Folha - Como vê um cientista que
trabalhe com armas biológicas?
Wilkins - Alguns cientistas têm
uma visão muito estreita das coisas e uma fascinação pela ciência
como tal. É muito perigoso que as
pessoas façam qualquer coisa na
vida sem considerar as consequências de longo prazo.
Folha - Mas o
sr. participou
das atividades
do Projeto Manhattan.
Wilkins - Sim.
Eu trabalhava
com separação,
por espectografia de massa, de
isótopos de urânio. Fui para a
Califórnia continuar esses estudos no Projeto Manhattan.

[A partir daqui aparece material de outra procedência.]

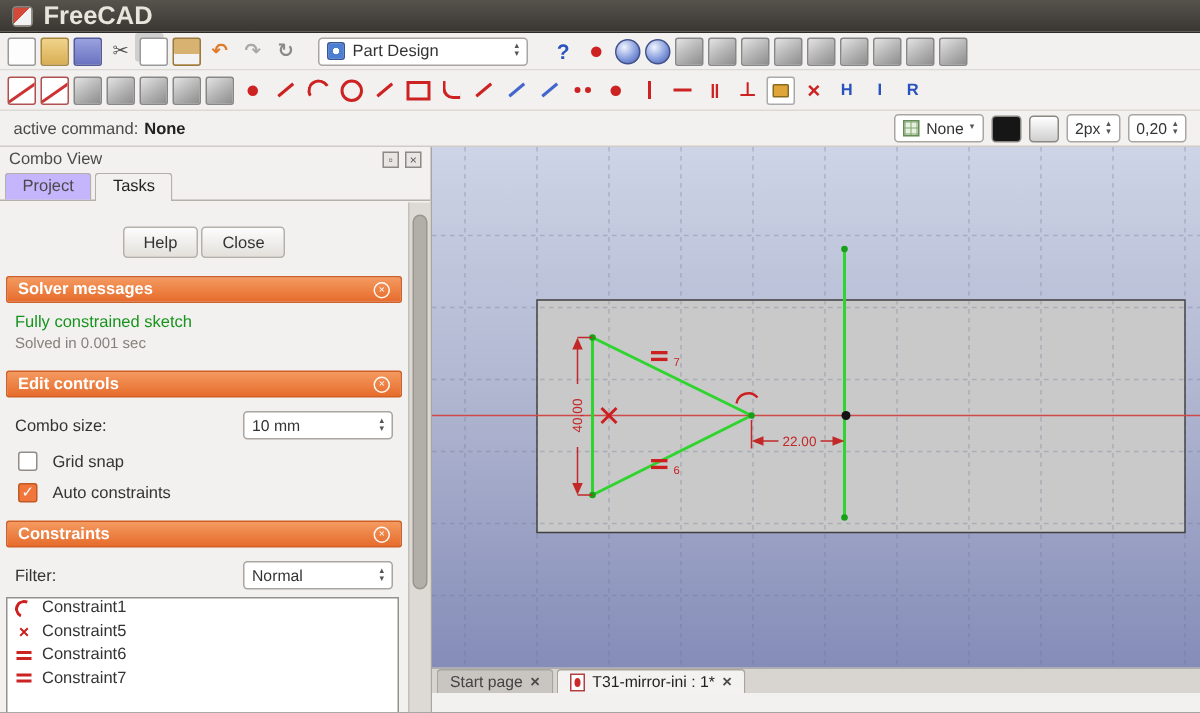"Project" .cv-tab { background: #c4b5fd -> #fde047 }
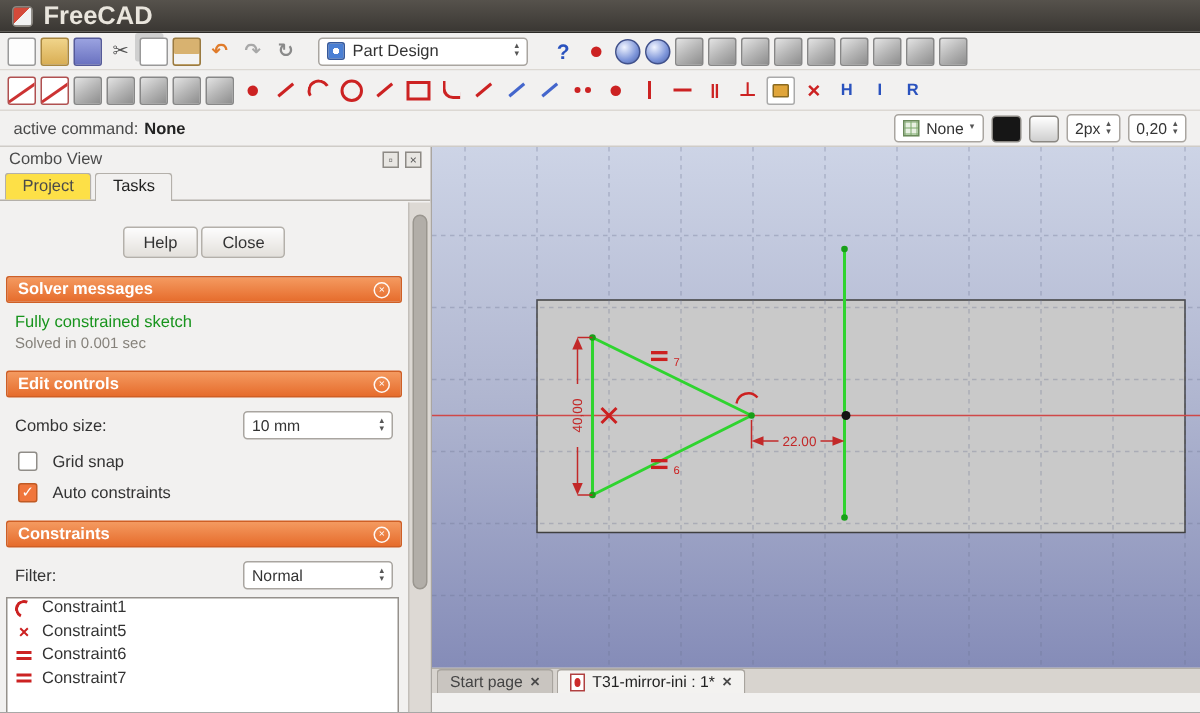"Combo size:" span { text: Combo -> Grid }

Quando a guerra acabou, não
quis continuar a
trabalhar com
armas. Quando
era estudante,
em Cambridge,
antes da guerra, havia o grupo de
cientistas antiguerra que atuava
muito bem e eu me juntei a esse
grupo.
Folha - O sr. foi presidente da Sociedade Britânica para a Responsabilidade Social em Ciência. Quais
eram os objetivos?
Wilkins - A sociedade buscava
controlar o uso inapropriado da
ciência e da tecnologia para fins
repressivos ou pelo menos protestar contra tal uso.